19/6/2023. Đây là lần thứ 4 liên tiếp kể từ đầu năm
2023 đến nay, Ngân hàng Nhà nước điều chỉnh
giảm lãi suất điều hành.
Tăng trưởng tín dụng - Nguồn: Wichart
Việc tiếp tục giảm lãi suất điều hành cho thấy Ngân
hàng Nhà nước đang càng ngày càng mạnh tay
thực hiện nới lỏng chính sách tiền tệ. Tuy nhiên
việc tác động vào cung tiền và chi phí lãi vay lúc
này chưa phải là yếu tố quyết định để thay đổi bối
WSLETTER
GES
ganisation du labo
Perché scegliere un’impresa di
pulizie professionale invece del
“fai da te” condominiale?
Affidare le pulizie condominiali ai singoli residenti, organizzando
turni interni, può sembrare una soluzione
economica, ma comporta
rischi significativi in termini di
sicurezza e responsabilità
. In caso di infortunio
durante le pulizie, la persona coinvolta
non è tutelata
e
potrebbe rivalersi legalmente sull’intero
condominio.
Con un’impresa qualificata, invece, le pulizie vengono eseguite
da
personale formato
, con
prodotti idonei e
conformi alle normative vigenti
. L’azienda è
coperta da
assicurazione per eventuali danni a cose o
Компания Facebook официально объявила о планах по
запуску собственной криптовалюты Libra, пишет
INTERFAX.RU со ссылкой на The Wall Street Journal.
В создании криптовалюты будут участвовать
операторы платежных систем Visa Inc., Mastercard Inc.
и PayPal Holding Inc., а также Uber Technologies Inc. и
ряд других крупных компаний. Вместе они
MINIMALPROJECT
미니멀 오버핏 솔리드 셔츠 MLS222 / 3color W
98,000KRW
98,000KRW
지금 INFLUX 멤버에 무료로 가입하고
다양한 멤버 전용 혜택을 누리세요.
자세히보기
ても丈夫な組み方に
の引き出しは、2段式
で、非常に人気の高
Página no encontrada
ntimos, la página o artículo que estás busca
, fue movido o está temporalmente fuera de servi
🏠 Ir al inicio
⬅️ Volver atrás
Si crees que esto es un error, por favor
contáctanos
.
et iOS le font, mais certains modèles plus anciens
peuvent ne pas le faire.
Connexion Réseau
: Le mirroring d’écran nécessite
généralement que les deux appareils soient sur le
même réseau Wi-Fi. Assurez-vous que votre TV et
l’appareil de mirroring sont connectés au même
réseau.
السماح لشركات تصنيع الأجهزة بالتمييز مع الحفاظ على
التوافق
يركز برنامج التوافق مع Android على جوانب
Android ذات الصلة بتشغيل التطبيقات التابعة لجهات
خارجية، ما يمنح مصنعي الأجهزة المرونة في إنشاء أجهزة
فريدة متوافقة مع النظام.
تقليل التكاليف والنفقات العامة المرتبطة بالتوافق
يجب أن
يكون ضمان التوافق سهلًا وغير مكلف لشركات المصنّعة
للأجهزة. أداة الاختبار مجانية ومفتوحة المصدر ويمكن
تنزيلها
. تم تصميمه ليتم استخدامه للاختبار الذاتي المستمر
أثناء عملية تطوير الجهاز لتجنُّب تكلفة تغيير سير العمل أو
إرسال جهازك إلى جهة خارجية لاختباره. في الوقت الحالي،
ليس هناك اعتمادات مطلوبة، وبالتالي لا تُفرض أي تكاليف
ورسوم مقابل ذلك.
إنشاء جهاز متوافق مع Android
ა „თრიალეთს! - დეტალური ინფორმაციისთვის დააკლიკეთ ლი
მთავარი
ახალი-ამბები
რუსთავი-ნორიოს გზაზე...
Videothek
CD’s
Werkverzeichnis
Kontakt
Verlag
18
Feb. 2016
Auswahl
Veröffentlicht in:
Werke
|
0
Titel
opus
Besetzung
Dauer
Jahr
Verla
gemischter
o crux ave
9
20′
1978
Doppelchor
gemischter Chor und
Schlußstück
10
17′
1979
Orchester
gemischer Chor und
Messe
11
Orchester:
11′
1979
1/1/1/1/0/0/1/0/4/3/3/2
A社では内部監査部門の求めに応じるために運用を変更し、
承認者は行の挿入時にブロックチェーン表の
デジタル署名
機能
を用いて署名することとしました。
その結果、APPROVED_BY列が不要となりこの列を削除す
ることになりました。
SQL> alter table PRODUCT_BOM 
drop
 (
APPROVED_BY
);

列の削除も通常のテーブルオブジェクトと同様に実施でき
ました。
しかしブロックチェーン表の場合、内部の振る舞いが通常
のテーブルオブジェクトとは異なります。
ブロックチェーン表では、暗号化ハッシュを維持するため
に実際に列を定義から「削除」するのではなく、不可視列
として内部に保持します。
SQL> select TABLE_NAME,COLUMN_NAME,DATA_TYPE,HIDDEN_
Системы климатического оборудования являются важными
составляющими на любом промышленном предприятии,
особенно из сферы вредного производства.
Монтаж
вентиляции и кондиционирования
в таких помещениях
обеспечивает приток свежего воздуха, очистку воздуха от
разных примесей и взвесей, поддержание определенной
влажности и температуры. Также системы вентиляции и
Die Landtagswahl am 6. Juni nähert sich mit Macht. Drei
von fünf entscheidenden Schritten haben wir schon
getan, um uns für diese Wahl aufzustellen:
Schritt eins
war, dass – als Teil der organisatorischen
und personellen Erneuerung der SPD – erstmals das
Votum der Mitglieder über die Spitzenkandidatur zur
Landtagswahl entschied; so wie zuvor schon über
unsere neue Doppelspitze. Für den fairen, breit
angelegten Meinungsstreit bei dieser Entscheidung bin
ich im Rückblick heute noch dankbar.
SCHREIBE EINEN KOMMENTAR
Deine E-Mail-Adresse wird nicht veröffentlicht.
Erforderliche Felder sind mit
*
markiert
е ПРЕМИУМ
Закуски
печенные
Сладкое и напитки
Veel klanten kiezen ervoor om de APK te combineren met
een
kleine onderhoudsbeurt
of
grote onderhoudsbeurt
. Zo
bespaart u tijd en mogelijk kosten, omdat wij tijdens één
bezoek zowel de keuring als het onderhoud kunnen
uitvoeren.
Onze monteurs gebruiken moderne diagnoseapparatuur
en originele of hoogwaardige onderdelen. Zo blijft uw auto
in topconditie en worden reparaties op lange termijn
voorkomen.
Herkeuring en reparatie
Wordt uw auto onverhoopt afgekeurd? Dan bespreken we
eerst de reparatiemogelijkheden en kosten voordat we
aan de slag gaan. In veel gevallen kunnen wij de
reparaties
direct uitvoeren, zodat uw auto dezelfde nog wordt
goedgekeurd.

ACTION ITEM: Working through the records, copy each line in which the word "mirroring" appears.

OUTPUT FOR THIS EXERCISE:
: Le mirroring d’écran nécessite
l’appareil de mirroring sont connectés au même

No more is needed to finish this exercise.